Lors des discussions au Sénat sur la loi « confortant les principes républicains », plusieurs amendements comme l’interdiction du voile dans les compétitions sportives, l’interdiction du burkini, l’interdiction des signes religieux aux mineurs n’avaient pas reçu l’aval de l’organisme. Pourtant ce dernier avait clairement pris position en faveur de l’interdiction des signes religieux à l’école votée en 2004.

L’observatoire dit adieu sur son compte Twitter

Suite à l’annonce officielle du gouvernent, l’Observatoire a publié le 5 juin deux derniers tweets qui font preuve d’amertume.

Ainsi, dans ses tweets l’Observatoire cite le discours de Jacques Chirac : « la laïcité est au cœur de notre identité républicaine. Il ne s’agit aujourd’hui ni de la refonder, ni d’en modifier les frontières. Il s’agit de la faire vivre en restant fidèle aux équilibres que nous avons su inventer ». Ensuite, l’Observatoire termine par : « merci d’avoir suivi le compte ». Probablement, l’organisme n’écrira plus et le compte sera supprimé.

Mais au-delà d’un simple compte, c’est tout un système « d’une société apaisée » qui va disparaître.
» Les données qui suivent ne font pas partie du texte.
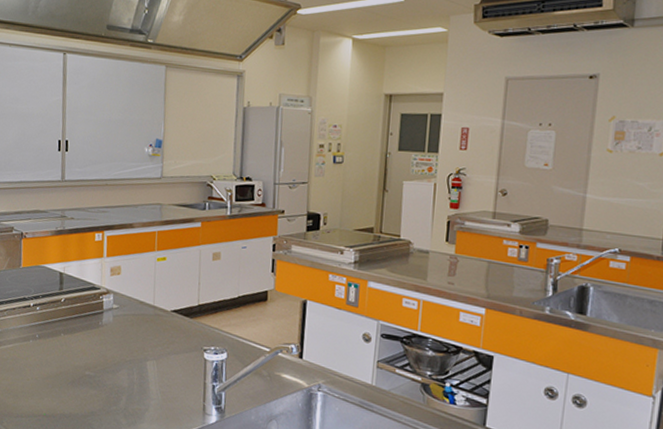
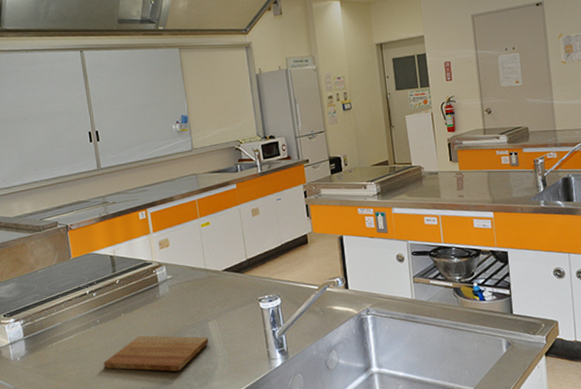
cutting board: none [36,359,144,405] -> present [103,335,209,372]

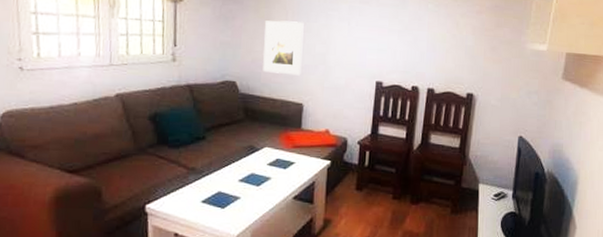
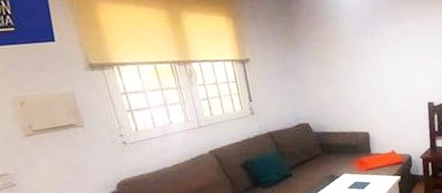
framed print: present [263,20,304,76] -> none [324,62,363,111]

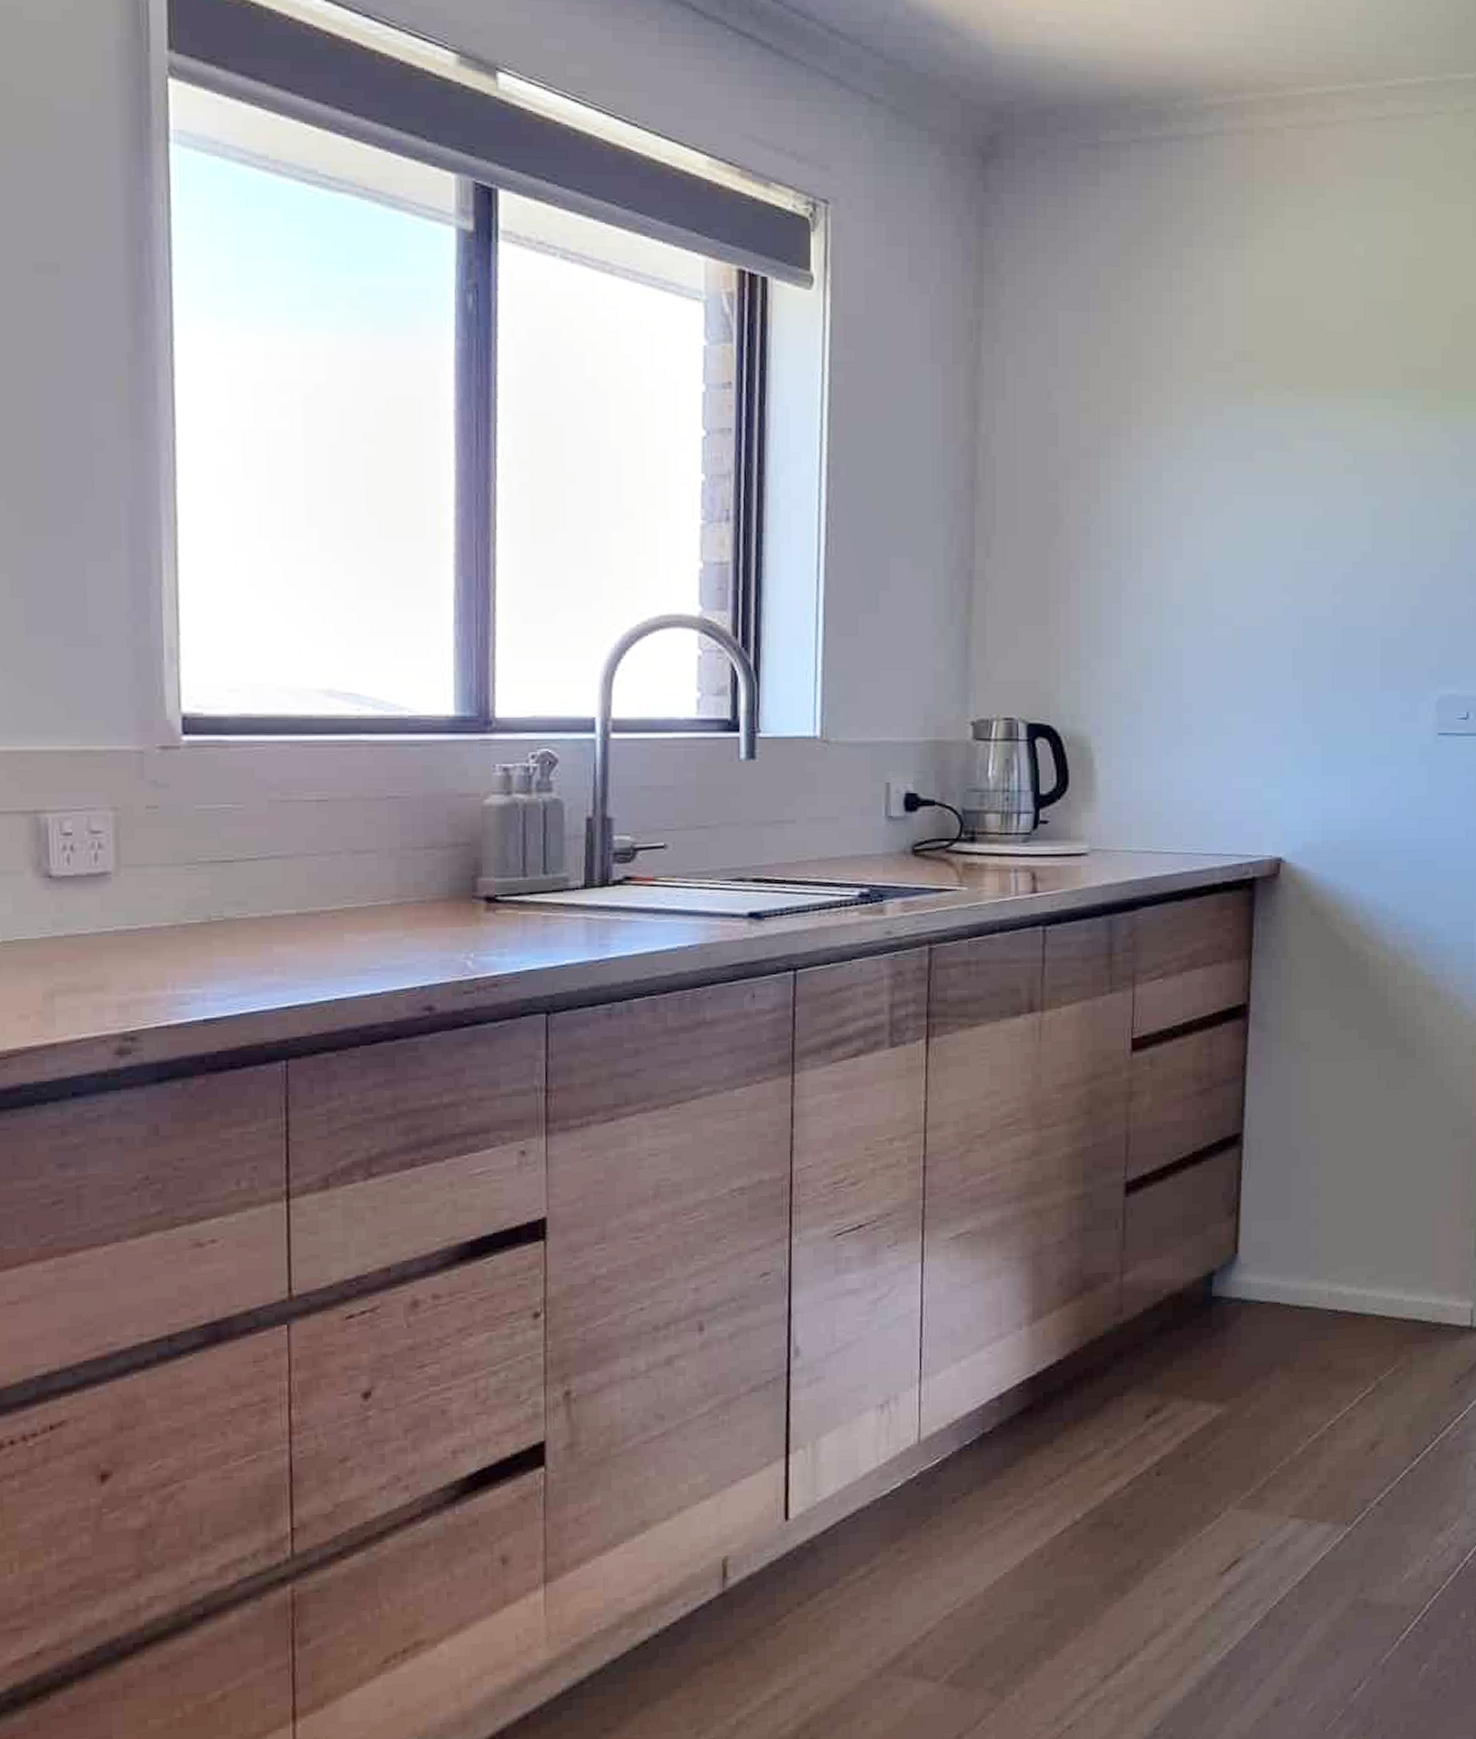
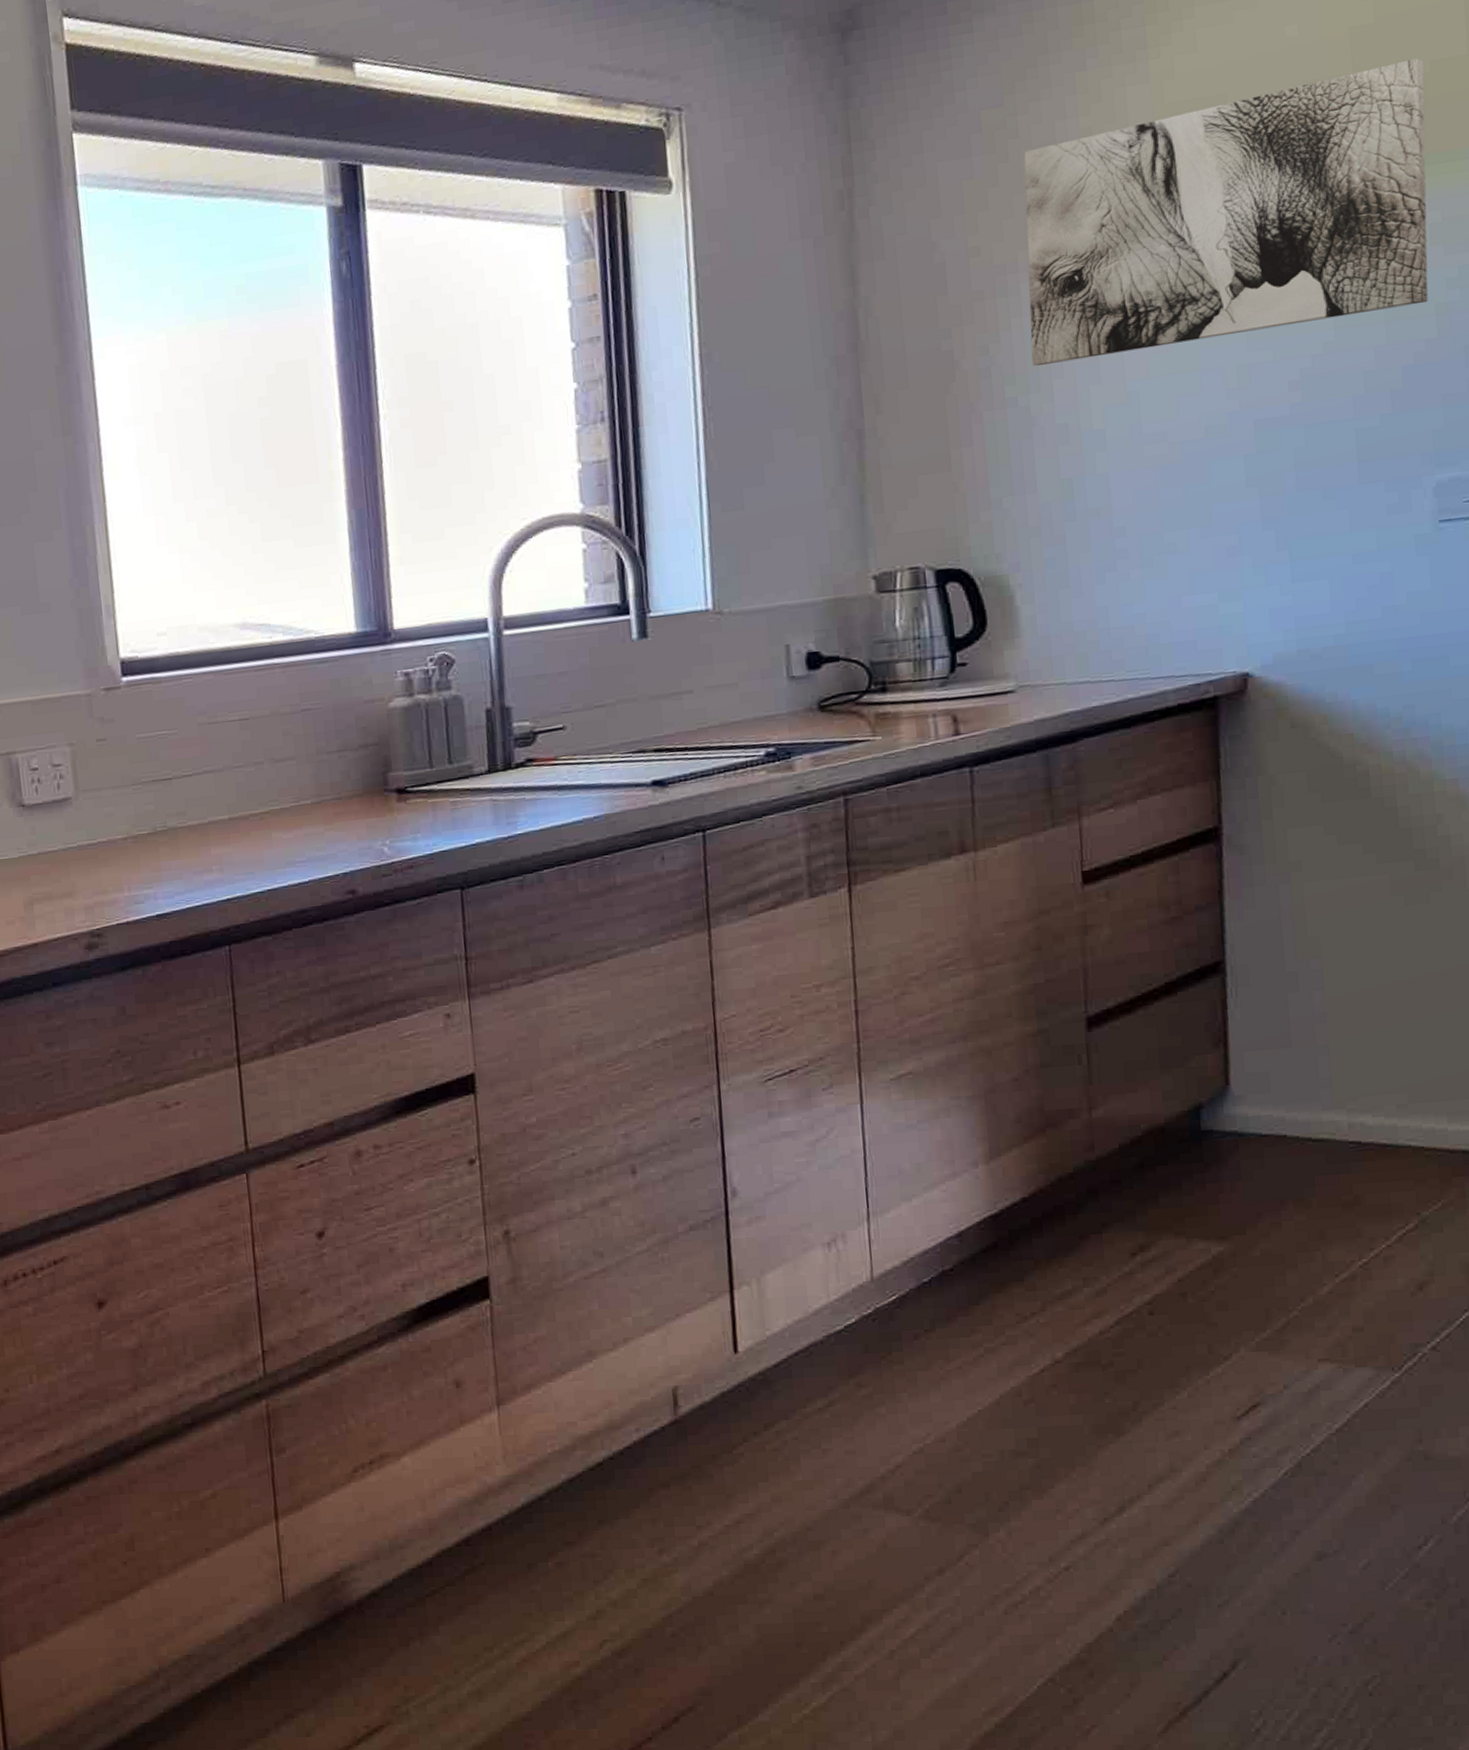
wall art: none [1126,298,1457,532] -> present [1023,58,1429,366]

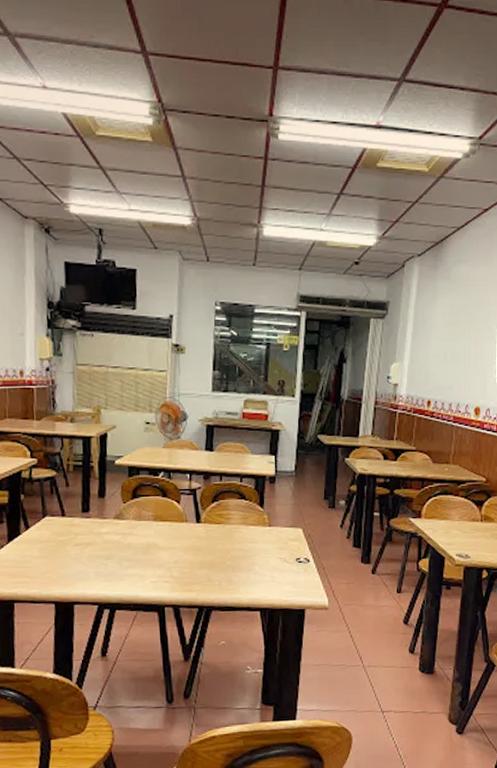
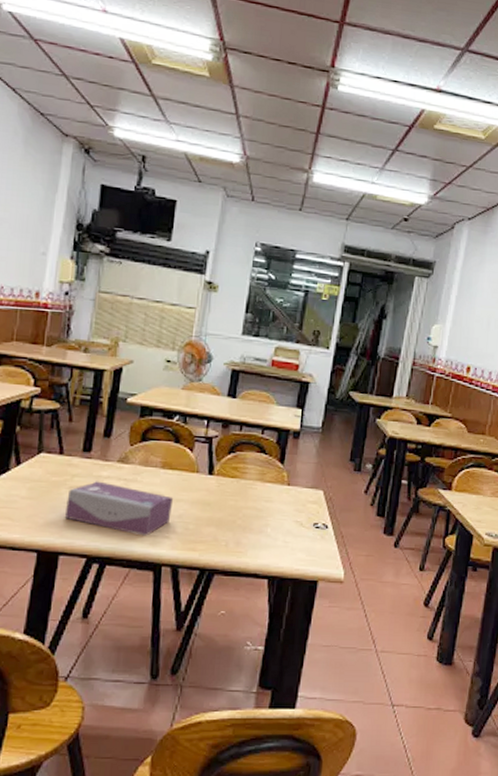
tissue box: none [73,537,168,582] -> present [64,481,174,536]

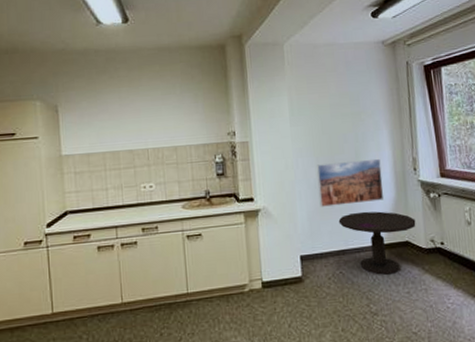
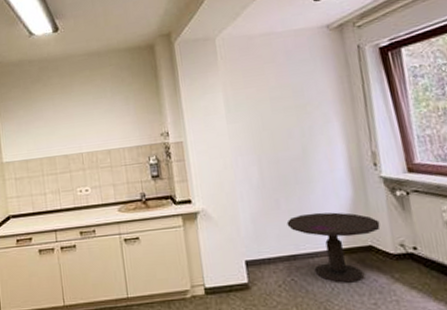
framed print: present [316,158,384,207] -> none [258,153,339,209]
Ainsi, comme le souligne, Philippe Marlière, professeur à University College London, « toutes les conditions sont réunies pour détruire la laïcité ».

D’une part, la laïcité sera donc interprétée en fonction de l’idéologie et de l’agenda politique des gouvernements. Personne ne pourra garantir que la perception de la laïcité d’un tel parti ou de tel président sera la même que celle définie dans les lois.

Même constat chez Maître Sefen Guez Guez qui explique au correspondant d’Anadolu que « la fin de l’Observatoire de la Laïcité permet de faire de la laïcité ce que l’on veut ».

En la plaçant sous leur tutelle, le gouvernement actuel et les futurs gouvernements pourront demander à la nouvelle instance d’appuyer de nouveaux projets contre les musulmans sans qu’aucun organisme ne puisse contester.

Pourtant, le candidat Macron avait catégoriquement refusé la modification de la définition de la laïcité. En revanche, une fois élu, il a fait volte-face pour plaire aux identitaires sur lesquels il compte se reposer pour se faire élire à nouveau en 2022.

En tout cas, cette mise sous tutelle de la laïcité, qui devient de facto « un objet volatil », n’augure rien de bon pour la démocratie, et peut compromettre la paix sociale.